Feedback: E&T readers share smart-meter frustrations
Exasperating smart-meter let-downs have been highlighted by engineers who have vented their frustrations with the wireless devices following a special report in the May 2017 issue of E&T.
Crowdsourced reviews suggest many customers with the gadgets have struggled with unreliable readings, permanent connection failure and problems with interoperability between suppliers. Their accounts follow calls for the GB roll-out of the devices to be paused while glitches like these are ironed out.
John Harding, a retired rolling stock engineer from Tyne and Wear, told of how his smart meter had ceased to operate for both electricity and gas when he switched from British Gas to rival supplier E.On.
He said: “I can’t even use the mobile unit to take meter readings and have had to resort to crawling into a very small cupboard under the stairs to take the reading from the new gas meter.”
Retired electronics engineer John Heaps, an IET member from Bedfordshire, said his Landis+Gyr gas and electricity smart meters, put in by British Gas installers around a year ago, have not functioned properly from day one.
Additionally, he could not provide his own meter readings online because the company’s website did not allow for people with smart meters to do this.
He said: “British Gas has estimated my use from data they have received from a previous full year.

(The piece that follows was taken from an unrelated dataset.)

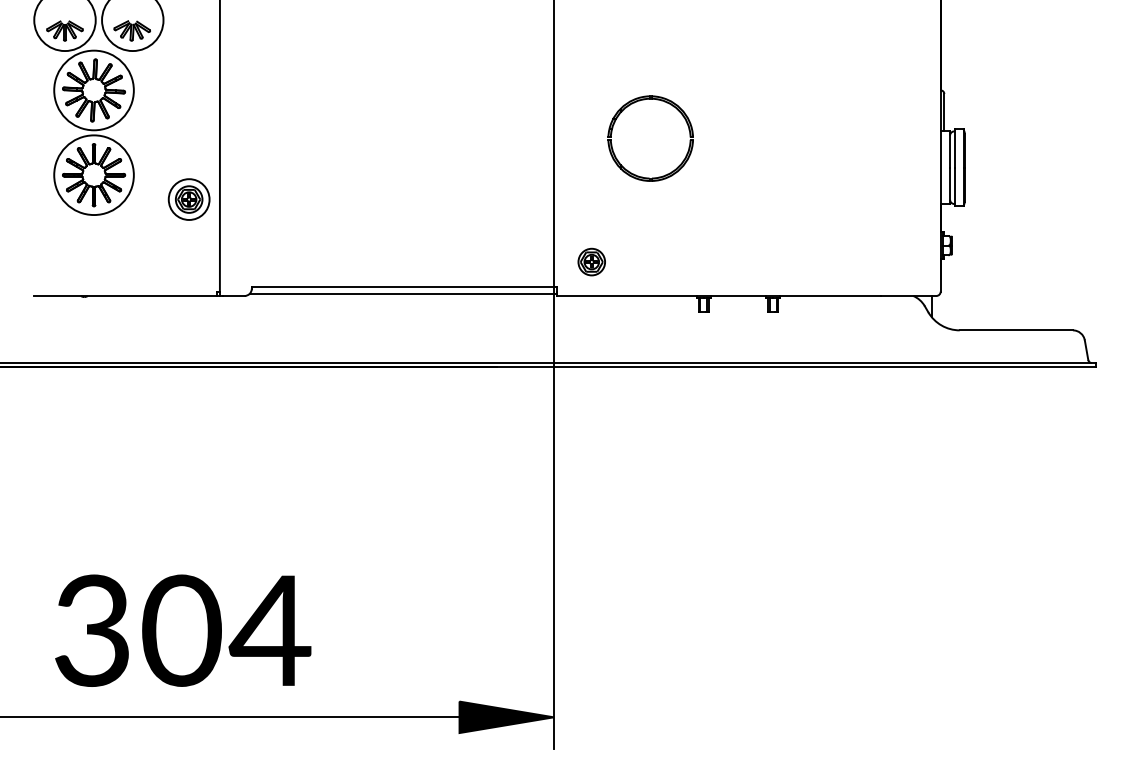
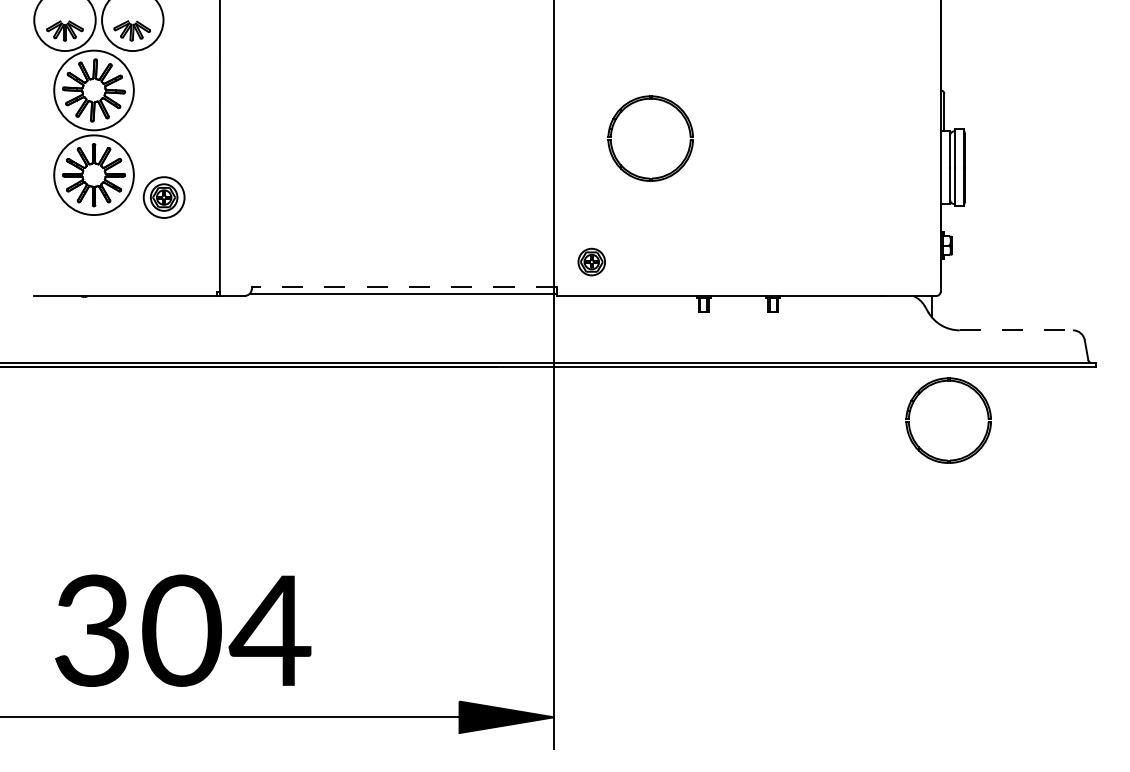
part at (188, 199) position: (188, 199) -> (163, 197)
line at (403, 286): solid -> dashed
line at (1016, 330): solid -> dashed
part at (927, 388): none -> present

This means that the readings estimated do not agree with the meter readings. I pay by direct debit, so I have to make sure that I am not being over-charged. I still live in hope for a solution to the problem. Perhaps a human being will arrive and read my meters.”
British Gas said it was looking into the issue.
Another dual-fuel customer, David Anson, experienced interoperability glitches like those highlighted in E&T, which led to dozens of people contacting us.
When Anson switched from British Gas to Scottish Power he found his meter switched to operating in ‘dumb’ mode.
Keith Waight, yet another customer with a British Gas-installed smart meter, said he ran into the same problem when he attempted to switch to First Utility.
Umbrella body Smart Energy GB insists numerous users have not encountered this problem and can be “switched seamlessly”.